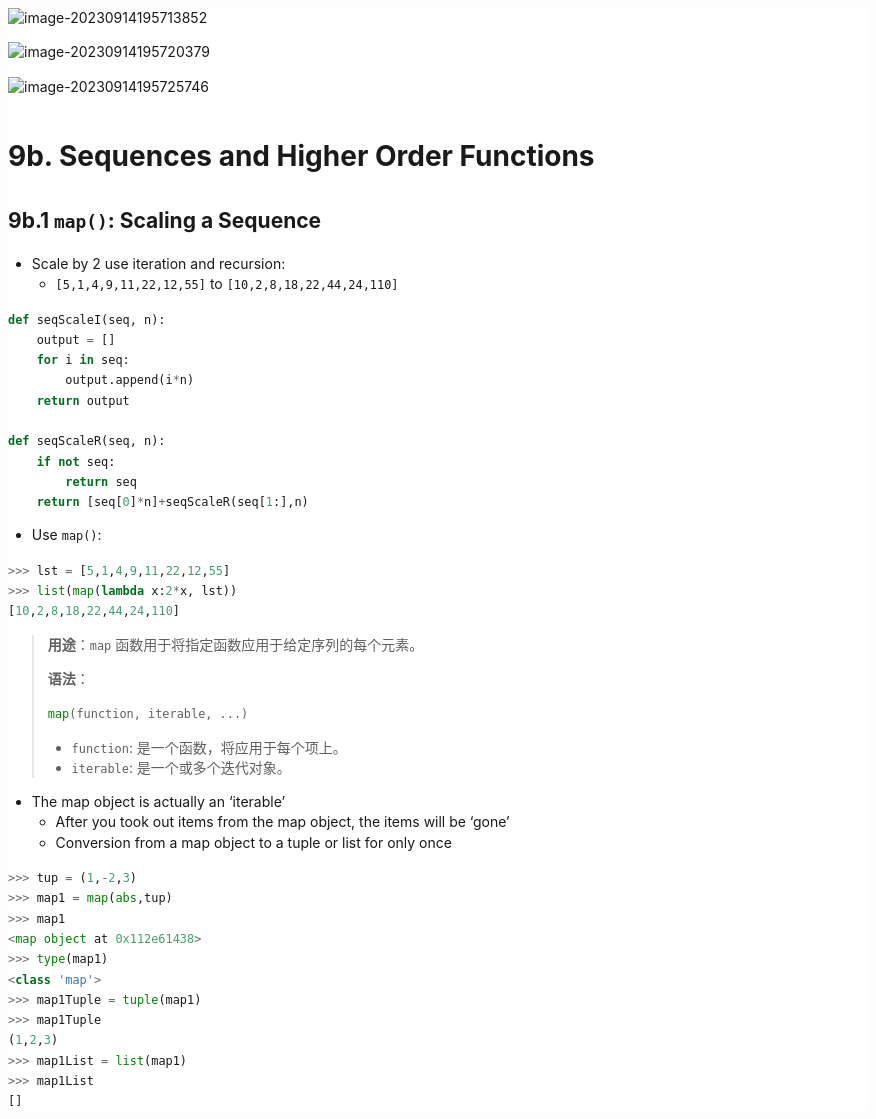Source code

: ![image-20230914195713852](https://images.wu.engineer/images/2023/09/14/image-20230914195713852.png)

![image-20230914195720379](https://images.wu.engineer/images/2023/09/14/image-20230914195720379.png)

![image-20230914195725746](https://images.wu.engineer/images/2023/09/14/image-20230914195725746.png)

# 9b. Sequences and Higher Order Functions

## 9b.1 `map()`: Scaling a Sequence

- Scale by 2 use iteration and recursion:
  - `[5,1,4,9,11,22,12,55]` to `[10,2,8,18,22,44,24,110]`

```python
def seqScaleI(seq, n):
	output = []
	for i in seq:
		output.append(i*n)
	return output
	
def seqScaleR(seq, n):
	if not seq:
		return seq
	return [seq[0]*n]+seqScaleR(seq[1:],n)
```

- Use `map()`:

```python
>>> lst = [5,1,4,9,11,22,12,55]
>>> list(map(lambda x:2*x, lst))
[10,2,8,18,22,44,24,110]
```

> **用途**：`map` 函数用于将指定函数应用于给定序列的每个元素。
>
> **语法**：
>
> ```python
> map(function, iterable, ...)
> ```
>
> - `function`: 是一个函数，将应用于每个项上。
> - `iterable`: 是一个或多个迭代对象。

- The map object is actually an ‘iterable’
  - After you took out items from the map object, the items will be ‘gone’
  - Conversion from a map object to a tuple or list for only once

```python
>>> tup = (1,-2,3)
>>> map1 = map(abs,tup)
>>> map1
<map object at 0x112e61438>
>>> type(map1)
<class 'map'>
>>> map1Tuple = tuple(map1)
>>> map1Tuple
(1,2,3)
>>> map1List = list(map1)
>>> map1List
[]
```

ASSIGNMENT:
Reproduce the entries above exactly, though not their pictures.

WRITTEN RESPONSE:
Source code

: ![image-20230914195713852](https://images.wu.engineer/images/2023/09/14/image-20230914195713852.png)

![image-20230914195720379](https://images.wu.engineer/images/2023/09/14/image-20230914195720379.png)

![image-20230914195725746](https://images.wu.engineer/images/2023/09/14/image-20230914195725746.png)

# 9b. Sequences and Higher Order Functions

## 9b.1 `map()`: Scaling a Sequence

- Scale by 2 use iteration and recursion:
  - `[5,1,4,9,11,22,12,55]` to `[10,2,8,18,22,44,24,110]`

```python
def seqScaleI(seq, n):
	output = []
	for i in seq:
		output.append(i*n)
	return output
	
def seqScaleR(seq, n):
	if not seq:
		return seq
	return [seq[0]*n]+seqScaleR(seq[1:],n)
```

- Use `map()`:

```python
>>> lst = [5,1,4,9,11,22,12,55]
>>> list(map(lambda x:2*x, lst))
[10,2,8,18,22,44,24,110]
```

> **用途**：`map` 函数用于将指定函数应用于给定序列的每个元素。
>
> **语法**：
>
> ```python
> map(function, iterable, ...)
> ```
>
> - `function`: 是一个函数，将应用于每个项上。
> - `iterable`: 是一个或多个迭代对象。

- The map object is actually an ‘iterable’
  - After you took out items from the map object, the items will be ‘gone’
  - Conversion from a map object to a tuple or list for only once

```python
>>> tup = (1,-2,3)
>>> map1 = map(abs,tup)
>>> map1
<map object at 0x112e61438>
>>> type(map1)
<class 'map'>
>>> map1Tuple = tuple(map1)
>>> map1Tuple
(1,2,3)
>>> map1List = list(map1)
>>> map1List
[]
```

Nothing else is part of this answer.